--- start of Data shown ---

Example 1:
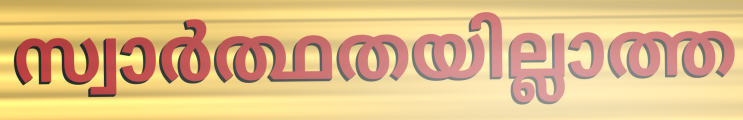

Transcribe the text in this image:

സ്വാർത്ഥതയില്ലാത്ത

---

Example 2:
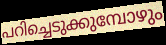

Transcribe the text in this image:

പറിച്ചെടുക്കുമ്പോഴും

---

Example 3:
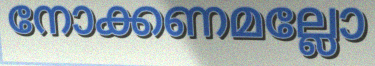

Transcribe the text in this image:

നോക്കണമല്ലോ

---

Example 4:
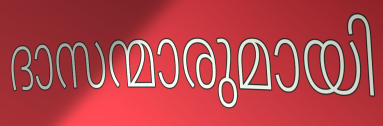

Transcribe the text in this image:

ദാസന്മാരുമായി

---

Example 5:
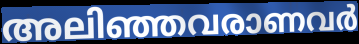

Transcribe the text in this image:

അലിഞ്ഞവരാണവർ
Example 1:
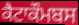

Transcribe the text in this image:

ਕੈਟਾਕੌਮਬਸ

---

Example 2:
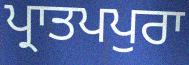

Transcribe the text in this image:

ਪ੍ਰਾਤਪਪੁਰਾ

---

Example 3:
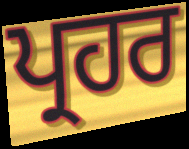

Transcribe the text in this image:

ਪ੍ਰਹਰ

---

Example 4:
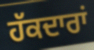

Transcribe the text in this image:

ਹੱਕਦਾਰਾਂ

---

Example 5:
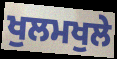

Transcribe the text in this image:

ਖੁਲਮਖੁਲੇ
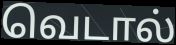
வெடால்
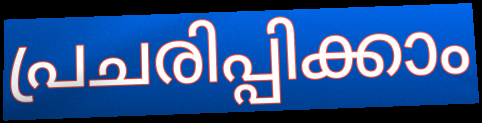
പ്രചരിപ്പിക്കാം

--- end of Data shown ---

• _Set problem_
Please copy every row above word for word, leaving out the pictures.

• _Solution to the exercise_
Example 1:

Transcribe the text in this image:

സ്വാർത്ഥതയില്ലാത്ത

---

Example 2:

Transcribe the text in this image:

പറിച്ചെടുക്കുമ്പോഴും

---

Example 3:

Transcribe the text in this image:

നോക്കണമല്ലോ

---

Example 4:

Transcribe the text in this image:

ദാസന്മാരുമായി

---

Example 5:

Transcribe the text in this image:

അലിഞ്ഞവരാണവർ
Example 1:

Transcribe the text in this image:

ਕੈਟਾਕੌਮਬਸ

---

Example 2:

Transcribe the text in this image:

ਪ੍ਰਾਤਪਪੁਰਾ

---

Example 3:

Transcribe the text in this image:

ਪ੍ਰਹਰ

---

Example 4:

Transcribe the text in this image:

ਹੱਕਦਾਰਾਂ

---

Example 5:

Transcribe the text in this image:

ਖੁਲਮਖੁਲੇ
வெடால்
പ്രചരിപ്പിക്കാം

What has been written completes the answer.